What Happens to Antigens?


The antibodies that B cells produce are basic templates with a special region that is highly specific to target a given antigen. Much like a car coming off a production line, the antibody's frame remains constant, but through chemical and cellular messages, the immune system selects a green sedan, a red convertible, or a white truck to combat this particular invader.

However, in contrast to cars, the variety of antibodies is very large. Different antibodies are destined for different purposes. Some coat the foreign invaders to make them attractive to the circulating scavenger cells, phagocytes, that will engulf an unwelcome microbe.

When some antibodies combine with antigens, they activate a cascade of nine proteins, known as complement, that have been circulating in inactive form in the blood. Complement forms a partnership with antibodies, once they have reacted with antigen, to help destroy foreign invaders and remove them from the body. Still other types of antibodies block viruses from entering cells.

T Cells
T cells have two major roles in immune defense. Regulatory T cells are essential for orchestrating the response of an elaborate system of different types of immune cells.

Helper T cells, for example, also known as CD4 positive T cells (CD4+ T cells), alert B cells to start making antibodies. They also can activate other T cells and immune system scavenger cells called macrophages and influence which type of antibody is produced.

Certain T cells, called CD8 positive T cells (CD8+ T cells), can become killer cells that attack and destroy infected cells.
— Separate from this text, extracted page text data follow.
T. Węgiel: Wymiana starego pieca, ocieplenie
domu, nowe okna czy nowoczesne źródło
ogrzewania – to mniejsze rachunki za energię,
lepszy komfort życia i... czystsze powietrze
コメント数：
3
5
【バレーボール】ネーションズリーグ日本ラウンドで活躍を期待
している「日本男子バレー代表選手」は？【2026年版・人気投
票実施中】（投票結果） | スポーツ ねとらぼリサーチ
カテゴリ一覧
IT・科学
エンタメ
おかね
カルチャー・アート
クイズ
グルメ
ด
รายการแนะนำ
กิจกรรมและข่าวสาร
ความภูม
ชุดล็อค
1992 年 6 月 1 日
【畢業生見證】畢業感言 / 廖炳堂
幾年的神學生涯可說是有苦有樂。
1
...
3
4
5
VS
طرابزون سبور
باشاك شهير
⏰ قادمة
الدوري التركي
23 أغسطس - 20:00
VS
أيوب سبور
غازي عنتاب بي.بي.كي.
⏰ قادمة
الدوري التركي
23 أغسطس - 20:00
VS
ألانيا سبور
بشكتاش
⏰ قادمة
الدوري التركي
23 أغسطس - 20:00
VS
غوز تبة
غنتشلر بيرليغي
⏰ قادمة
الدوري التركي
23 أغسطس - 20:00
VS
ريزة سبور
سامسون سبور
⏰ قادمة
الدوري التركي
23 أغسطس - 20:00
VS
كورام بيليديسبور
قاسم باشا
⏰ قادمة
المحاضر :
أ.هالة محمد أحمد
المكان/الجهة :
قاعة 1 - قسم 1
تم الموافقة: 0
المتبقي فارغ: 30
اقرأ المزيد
The killer T cells are also called cytotoxic T cells or CTLs (cytotoxic lymphocytes).

T lymphocytes become CD4+, or helper T cells, or they can become CD8+ cells, which in turn can become killer T cells, also called cytotoxic T cells.


Immune System Process
Activation of Helper T Cells



After it engulfs and processes an antigen, the macrophage displays the antigen fragments combined with a Class II MHC protein on the macrophage cell surface. The antigen-protein combination attracts a helper T cell, and promotes its activation.

Activation of Cytotoxic T Cells

After a macrophage engulfs and processes an antigen, the macrophage displays the antigen fragments combined with a Class I MHC protein on the macrophage cell surface. A receptor on a circulating, resting cytotoxic T cell recognizes the antigen-protein complex and binds to it. The binding process and a helper T cell activate the cytotoxic T cell so that it can attack and destroy the diseased cell.

Activation of B Cells to Make Antibody

A "B" cell uses one of its receptors to bind to its matching antigen, which the B cell engulfs and processes. The "B" cell then displays a piece of the antigen, bound to a Class II MHC protein, on the cell surface. This whole complex then binds to an activated helper T cell. This binding process stimulates the transformation of the "B" cell into an antibody-secreting plasma cell.